Wednesday, 14 September 2011

Sick Travellers at Dale Farm offered legal pitches next to unauthorised site | UK news |

Ill and vulnerable Travellers from Dale Farm will be allowed to move to legal pitches next to the Essex site in a surprise attempt to defuse next week's controversial eviction.

Owners of legal Traveller pitches next to the unauthorised site, on a former scrapyard close to Basildon, have given permission for Dale Farm residents to live temporarily on their land.

In a letter seen by the Guardian, Basildon council said it would not object to families moving on to the legal site.

"It would appear that your proposal has considerable prospects of success," Dawn French, the head of corporate services at the council, wrote to a resident who owns much of the legal site and offered to broker a peaceful solution to the eviction.

Basildon council signalled that it would not interfere with any agreement between residents of the legal site and Dale Farm residents.

There are 34 pitches on the legal site, on a field immediately adjacent to Dale Farm. One touring caravan and one mobile home is allowed on each pitch. The legal site could house the most vulnerable of the 86 families on Dale Farm, who will be made homeless when bailiffs arrive for the £18m eviction on Monday.

The authorities' acceptance of the Travellers' plan has come with Basildon council under increasing pressure from the UN and other human rights monitors and agencies.

Members of the UN habitat advisory group on forced evictions are visiting Dale Farm on Wednesday.

Prof Yves Cabannes, the chair of the mission and a planning specialist from University College London, told Radio 4's Today programme that Basildon council was infringing international human rights in three areas – the right of ethnic minorities to be protected, the right to adequate housing and the right to be protected from forced evictions.

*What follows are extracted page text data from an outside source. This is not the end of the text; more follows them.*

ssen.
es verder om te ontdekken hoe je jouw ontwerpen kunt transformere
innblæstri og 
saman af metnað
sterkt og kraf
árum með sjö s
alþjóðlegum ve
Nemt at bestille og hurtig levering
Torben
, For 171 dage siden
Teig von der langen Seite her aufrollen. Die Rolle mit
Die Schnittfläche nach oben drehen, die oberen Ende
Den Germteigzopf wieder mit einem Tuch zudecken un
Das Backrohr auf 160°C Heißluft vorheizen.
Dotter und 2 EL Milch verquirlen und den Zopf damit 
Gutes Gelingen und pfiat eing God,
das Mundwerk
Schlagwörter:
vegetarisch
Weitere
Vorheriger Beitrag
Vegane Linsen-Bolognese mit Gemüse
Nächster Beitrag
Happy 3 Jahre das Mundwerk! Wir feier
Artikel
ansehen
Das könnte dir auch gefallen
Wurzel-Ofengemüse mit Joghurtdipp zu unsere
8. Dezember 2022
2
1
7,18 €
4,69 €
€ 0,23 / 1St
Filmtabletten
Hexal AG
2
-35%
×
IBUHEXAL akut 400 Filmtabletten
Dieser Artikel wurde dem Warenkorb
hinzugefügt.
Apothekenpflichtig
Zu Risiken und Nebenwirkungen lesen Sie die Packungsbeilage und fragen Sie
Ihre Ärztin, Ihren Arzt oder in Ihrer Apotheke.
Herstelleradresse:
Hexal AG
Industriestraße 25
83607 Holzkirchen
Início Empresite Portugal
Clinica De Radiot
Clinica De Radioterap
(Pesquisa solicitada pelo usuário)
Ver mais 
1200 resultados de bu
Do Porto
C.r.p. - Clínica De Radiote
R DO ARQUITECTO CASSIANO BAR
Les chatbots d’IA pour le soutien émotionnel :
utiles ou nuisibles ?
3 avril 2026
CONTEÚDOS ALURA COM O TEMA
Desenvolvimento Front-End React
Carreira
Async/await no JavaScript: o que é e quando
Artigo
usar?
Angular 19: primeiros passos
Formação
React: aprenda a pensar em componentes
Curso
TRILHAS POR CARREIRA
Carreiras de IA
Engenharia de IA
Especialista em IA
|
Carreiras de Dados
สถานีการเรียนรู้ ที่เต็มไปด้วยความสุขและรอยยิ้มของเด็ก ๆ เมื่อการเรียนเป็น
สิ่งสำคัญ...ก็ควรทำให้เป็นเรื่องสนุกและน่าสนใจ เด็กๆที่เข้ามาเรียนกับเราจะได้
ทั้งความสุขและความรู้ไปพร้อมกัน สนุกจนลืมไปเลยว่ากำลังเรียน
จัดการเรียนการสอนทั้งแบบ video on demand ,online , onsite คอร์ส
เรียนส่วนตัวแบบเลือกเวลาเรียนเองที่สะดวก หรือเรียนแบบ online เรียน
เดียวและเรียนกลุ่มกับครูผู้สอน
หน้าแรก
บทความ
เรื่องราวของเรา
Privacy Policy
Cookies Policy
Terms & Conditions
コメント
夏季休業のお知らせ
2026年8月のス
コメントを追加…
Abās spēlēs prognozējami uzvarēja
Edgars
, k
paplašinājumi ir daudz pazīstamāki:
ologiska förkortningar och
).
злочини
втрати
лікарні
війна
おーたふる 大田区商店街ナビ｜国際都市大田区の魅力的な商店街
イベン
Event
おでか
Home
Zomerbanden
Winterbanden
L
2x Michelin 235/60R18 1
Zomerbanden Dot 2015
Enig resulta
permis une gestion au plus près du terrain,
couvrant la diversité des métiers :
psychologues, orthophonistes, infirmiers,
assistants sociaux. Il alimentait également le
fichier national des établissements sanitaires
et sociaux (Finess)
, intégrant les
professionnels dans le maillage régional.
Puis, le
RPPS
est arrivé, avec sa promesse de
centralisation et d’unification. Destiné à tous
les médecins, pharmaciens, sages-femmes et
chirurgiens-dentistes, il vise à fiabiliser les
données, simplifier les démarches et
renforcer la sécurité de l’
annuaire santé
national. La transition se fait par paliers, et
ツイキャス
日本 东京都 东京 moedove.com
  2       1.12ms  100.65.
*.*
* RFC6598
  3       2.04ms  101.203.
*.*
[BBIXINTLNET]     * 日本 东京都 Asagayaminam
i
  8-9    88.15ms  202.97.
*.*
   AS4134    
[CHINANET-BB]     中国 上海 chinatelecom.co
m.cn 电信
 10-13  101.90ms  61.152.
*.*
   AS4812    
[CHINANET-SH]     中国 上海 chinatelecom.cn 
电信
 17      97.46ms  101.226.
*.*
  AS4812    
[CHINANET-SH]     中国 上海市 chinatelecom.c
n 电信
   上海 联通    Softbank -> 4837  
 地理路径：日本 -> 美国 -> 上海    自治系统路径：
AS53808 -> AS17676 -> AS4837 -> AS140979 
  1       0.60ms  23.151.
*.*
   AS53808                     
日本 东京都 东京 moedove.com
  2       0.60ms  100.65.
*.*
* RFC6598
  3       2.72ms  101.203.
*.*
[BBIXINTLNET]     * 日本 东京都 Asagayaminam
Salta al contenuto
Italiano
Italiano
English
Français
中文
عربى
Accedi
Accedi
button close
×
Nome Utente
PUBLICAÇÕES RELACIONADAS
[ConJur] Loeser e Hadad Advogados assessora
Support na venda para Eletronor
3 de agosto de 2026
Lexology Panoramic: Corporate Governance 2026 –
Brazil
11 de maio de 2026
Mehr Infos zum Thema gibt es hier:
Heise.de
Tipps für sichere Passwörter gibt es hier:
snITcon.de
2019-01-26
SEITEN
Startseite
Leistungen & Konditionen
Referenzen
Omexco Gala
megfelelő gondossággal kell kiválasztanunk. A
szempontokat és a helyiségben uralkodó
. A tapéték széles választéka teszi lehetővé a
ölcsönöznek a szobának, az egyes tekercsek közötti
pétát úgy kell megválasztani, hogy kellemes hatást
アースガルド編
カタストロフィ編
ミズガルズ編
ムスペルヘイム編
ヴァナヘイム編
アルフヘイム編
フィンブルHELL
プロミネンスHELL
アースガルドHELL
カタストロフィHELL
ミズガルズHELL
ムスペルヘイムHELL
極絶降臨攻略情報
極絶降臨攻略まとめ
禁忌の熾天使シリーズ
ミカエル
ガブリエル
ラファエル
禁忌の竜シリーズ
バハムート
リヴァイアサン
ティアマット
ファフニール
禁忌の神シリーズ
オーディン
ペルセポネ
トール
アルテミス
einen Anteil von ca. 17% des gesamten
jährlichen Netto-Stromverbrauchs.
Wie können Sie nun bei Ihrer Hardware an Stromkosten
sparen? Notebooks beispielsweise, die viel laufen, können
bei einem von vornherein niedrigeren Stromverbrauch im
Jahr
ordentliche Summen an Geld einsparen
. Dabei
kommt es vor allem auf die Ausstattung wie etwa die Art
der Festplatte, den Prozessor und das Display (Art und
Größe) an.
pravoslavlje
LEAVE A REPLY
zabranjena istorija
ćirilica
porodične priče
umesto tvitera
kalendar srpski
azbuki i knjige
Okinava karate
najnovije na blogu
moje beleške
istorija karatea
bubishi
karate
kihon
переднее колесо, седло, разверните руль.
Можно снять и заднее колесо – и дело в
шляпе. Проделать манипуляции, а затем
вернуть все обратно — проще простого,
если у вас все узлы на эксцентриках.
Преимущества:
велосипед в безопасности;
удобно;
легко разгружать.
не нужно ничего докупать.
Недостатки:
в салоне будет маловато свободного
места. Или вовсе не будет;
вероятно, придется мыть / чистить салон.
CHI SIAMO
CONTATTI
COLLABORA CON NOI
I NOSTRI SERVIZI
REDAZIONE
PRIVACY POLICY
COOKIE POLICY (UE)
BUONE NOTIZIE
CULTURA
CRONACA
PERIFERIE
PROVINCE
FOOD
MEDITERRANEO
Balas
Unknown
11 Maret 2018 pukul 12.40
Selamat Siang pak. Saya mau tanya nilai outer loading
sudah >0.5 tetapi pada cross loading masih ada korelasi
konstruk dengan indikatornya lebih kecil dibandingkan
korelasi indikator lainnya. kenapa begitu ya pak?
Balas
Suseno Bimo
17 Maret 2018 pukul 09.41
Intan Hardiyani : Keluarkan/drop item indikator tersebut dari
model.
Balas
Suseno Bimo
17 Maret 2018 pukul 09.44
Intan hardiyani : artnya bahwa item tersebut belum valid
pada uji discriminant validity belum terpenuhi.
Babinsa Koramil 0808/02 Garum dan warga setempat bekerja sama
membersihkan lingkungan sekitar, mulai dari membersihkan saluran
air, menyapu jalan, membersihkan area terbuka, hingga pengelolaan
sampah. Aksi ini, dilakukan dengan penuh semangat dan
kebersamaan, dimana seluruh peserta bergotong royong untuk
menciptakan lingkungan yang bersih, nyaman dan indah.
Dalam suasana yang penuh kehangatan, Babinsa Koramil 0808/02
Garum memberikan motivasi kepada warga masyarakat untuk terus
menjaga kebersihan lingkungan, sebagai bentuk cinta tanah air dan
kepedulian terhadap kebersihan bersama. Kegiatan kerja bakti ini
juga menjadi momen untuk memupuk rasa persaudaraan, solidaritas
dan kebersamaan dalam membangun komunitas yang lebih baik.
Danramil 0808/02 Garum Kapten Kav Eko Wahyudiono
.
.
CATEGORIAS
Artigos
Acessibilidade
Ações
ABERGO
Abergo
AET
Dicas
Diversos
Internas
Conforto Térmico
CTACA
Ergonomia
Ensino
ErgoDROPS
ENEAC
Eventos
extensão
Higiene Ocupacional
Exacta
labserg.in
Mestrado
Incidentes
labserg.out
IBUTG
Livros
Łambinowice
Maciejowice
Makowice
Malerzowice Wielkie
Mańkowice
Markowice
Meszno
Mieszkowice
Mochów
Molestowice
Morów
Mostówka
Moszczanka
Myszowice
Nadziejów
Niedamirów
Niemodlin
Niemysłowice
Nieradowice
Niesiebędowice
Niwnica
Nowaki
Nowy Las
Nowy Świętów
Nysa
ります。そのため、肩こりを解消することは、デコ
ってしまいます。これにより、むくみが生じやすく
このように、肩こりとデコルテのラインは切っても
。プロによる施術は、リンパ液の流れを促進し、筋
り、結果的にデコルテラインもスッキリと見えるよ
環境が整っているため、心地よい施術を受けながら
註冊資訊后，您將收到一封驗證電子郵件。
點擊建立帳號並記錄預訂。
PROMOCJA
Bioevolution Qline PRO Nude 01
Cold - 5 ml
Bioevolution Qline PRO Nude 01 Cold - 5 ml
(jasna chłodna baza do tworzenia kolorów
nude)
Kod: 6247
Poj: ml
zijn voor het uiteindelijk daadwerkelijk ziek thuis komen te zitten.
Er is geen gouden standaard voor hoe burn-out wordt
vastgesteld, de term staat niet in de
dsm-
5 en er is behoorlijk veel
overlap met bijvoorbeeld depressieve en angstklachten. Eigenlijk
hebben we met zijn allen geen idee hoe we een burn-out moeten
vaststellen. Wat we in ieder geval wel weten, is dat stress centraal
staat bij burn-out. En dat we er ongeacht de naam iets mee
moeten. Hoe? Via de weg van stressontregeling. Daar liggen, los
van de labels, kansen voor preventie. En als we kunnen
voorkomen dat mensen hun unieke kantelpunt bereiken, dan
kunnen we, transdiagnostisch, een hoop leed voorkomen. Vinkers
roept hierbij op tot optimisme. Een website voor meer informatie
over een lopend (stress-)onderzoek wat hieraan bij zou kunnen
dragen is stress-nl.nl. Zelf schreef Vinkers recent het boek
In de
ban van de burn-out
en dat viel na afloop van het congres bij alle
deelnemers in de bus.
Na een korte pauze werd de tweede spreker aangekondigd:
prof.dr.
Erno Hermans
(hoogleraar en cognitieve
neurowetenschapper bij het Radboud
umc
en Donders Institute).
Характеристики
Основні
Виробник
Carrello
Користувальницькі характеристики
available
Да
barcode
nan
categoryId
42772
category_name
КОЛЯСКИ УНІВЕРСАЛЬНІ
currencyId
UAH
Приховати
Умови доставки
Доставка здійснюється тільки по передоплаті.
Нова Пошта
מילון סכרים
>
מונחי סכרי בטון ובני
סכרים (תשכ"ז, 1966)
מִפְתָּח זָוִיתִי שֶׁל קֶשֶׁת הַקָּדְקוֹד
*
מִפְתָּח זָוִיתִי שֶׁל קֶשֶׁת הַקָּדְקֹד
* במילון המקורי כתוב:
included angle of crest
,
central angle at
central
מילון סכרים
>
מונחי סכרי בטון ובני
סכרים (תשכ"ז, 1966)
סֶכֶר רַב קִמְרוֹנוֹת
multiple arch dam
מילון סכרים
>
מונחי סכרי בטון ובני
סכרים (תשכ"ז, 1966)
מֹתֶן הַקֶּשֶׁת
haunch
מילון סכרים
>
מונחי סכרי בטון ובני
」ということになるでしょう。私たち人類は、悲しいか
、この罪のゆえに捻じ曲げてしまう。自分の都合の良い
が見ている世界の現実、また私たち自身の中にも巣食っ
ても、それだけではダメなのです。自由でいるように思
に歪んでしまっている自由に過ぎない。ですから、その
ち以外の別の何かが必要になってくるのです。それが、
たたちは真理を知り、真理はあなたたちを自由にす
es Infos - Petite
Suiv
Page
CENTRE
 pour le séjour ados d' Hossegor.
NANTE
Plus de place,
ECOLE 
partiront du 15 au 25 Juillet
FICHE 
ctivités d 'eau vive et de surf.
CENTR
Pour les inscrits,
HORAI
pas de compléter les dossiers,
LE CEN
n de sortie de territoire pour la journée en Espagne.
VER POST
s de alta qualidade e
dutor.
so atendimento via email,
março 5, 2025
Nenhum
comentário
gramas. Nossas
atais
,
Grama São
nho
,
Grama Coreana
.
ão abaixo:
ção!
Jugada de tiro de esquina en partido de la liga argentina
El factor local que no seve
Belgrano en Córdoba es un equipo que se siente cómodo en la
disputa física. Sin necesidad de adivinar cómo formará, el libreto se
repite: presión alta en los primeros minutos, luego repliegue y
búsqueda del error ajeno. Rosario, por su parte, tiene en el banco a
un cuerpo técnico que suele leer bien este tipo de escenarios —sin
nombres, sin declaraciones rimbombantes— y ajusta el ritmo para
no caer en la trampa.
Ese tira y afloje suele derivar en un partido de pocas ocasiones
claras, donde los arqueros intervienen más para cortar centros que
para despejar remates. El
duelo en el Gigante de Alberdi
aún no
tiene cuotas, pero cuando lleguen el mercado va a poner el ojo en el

An eviction headquarters and a temporary road to the site is being constructed by private contractors to facilitate next week's eviction of the largest unauthorised Travellers' site in Britain, where Travellers have lived on land they own for the last 10 years.

While the high court recently ruled that no human rights had been infringed during the lengthy dispute over the site, Travellers are planning to lodge another last-minute appeal, citing the declining health of elderly and sick residents on the site.